(Recorded data)
══════════════════════════════

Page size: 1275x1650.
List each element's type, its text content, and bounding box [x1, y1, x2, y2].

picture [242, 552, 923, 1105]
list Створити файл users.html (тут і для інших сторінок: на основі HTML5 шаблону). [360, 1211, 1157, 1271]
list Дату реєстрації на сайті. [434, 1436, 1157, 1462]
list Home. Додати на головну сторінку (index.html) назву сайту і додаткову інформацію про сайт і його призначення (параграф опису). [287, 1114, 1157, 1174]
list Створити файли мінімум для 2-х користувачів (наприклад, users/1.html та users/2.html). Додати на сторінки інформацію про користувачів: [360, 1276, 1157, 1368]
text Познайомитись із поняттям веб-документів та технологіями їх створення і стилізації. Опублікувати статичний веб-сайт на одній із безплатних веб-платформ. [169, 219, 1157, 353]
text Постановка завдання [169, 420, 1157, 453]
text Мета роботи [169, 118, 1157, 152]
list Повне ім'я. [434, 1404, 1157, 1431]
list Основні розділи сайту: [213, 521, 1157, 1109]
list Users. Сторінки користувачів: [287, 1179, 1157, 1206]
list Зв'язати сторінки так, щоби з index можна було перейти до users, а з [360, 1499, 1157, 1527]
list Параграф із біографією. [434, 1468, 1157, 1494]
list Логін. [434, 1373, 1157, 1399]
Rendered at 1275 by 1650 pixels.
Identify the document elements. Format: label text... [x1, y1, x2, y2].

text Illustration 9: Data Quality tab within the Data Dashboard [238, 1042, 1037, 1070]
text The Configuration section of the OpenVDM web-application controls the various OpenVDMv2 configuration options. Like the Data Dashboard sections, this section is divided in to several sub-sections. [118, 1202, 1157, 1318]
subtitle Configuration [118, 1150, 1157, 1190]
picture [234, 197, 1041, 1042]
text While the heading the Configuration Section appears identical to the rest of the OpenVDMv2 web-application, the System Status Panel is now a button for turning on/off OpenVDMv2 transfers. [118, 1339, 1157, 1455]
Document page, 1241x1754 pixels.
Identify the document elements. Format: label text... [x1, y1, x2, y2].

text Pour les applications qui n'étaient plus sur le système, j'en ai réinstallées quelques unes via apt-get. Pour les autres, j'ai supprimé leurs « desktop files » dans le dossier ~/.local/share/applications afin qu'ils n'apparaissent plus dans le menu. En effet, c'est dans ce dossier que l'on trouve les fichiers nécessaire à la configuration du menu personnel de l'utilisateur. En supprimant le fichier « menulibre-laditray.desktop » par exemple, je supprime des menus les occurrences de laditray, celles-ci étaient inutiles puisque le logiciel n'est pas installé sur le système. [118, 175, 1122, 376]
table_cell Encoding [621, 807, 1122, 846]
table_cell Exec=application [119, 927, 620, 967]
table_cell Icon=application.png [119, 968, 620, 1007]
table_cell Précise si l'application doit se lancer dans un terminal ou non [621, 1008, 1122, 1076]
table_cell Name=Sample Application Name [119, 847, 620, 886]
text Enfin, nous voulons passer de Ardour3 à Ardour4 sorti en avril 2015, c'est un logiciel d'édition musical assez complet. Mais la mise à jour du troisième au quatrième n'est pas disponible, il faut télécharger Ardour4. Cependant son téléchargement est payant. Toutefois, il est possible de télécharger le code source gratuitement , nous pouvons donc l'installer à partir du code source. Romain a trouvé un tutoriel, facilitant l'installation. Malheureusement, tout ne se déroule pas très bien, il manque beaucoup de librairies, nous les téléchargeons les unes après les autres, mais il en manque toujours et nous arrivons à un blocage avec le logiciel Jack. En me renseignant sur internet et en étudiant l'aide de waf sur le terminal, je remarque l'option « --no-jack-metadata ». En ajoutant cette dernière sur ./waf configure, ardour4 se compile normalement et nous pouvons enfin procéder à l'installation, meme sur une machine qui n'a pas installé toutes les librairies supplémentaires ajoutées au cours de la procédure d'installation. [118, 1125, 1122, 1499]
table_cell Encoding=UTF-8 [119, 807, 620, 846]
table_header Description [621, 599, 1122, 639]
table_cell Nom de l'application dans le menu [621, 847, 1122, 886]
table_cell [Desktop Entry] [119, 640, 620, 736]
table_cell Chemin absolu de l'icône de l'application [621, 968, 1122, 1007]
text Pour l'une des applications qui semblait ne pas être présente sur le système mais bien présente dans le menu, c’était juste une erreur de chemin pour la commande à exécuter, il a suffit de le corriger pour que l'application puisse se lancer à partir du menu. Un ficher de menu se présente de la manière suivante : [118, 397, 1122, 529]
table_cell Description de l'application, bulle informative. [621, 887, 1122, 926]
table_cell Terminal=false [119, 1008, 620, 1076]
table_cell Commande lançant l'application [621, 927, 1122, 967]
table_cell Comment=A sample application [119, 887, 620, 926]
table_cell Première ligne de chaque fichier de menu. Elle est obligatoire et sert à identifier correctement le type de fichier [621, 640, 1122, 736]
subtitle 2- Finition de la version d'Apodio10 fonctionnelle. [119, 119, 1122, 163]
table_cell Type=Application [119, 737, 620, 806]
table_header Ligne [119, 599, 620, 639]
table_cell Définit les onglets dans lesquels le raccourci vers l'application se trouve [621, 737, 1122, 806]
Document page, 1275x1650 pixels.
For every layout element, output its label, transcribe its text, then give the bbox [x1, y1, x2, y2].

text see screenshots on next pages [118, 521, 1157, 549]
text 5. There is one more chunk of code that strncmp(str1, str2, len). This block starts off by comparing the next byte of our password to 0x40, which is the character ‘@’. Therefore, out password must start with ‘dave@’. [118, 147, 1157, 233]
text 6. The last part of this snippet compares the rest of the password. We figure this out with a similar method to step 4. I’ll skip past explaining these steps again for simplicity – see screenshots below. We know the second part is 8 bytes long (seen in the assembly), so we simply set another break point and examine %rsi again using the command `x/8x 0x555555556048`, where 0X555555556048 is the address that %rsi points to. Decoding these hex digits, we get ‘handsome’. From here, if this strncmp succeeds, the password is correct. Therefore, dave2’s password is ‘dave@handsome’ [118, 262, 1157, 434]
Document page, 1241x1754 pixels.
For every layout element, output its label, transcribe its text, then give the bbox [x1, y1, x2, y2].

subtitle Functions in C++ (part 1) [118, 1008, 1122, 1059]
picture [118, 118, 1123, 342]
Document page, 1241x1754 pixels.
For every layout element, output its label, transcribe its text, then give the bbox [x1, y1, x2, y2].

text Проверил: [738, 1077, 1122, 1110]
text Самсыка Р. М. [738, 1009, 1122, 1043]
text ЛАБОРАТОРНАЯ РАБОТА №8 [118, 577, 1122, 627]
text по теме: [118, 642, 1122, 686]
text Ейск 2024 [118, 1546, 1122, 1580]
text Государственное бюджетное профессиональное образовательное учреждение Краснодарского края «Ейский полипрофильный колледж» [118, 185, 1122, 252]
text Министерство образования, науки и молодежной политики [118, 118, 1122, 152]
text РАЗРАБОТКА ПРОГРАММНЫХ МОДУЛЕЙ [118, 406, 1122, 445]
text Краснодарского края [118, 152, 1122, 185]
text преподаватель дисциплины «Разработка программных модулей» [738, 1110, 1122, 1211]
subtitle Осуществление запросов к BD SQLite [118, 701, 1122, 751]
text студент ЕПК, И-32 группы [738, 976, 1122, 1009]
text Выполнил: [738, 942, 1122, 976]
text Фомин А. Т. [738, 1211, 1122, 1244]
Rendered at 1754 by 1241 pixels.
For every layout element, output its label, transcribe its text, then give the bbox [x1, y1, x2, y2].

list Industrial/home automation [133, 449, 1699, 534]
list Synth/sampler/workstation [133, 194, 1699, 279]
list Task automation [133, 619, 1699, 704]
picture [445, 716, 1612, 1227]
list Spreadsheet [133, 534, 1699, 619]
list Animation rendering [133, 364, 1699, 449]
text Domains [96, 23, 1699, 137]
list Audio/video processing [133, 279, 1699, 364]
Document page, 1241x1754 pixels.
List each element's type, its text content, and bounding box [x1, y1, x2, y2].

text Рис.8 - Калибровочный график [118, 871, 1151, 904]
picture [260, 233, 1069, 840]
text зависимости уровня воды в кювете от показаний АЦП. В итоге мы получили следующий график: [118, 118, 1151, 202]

══════════════════════════════

Task directions
Please reproduce the records word for word, from the line containing "Rendered at 1754 by 1241 pixels." through the last line of the records, both included.

Response to the exercise
Rendered at 1754 by 1241 pixels.
For every layout element, output its label, transcribe its text, then give the bbox [x1, y1, x2, y2].

list Industrial/home automation [133, 449, 1699, 534]
list Synth/sampler/workstation [133, 194, 1699, 279]
list Task automation [133, 619, 1699, 704]
picture [445, 716, 1612, 1227]
list Spreadsheet [133, 534, 1699, 619]
list Animation rendering [133, 364, 1699, 449]
text Domains [96, 23, 1699, 137]
list Audio/video processing [133, 279, 1699, 364]
Document page, 1241x1754 pixels.
List each element's type, its text content, and bounding box [x1, y1, x2, y2].

text Рис.8 - Калибровочный график [118, 871, 1151, 904]
picture [260, 233, 1069, 840]
text зависимости уровня воды в кювете от показаний АЦП. В итоге мы получили следующий график: [118, 118, 1151, 202]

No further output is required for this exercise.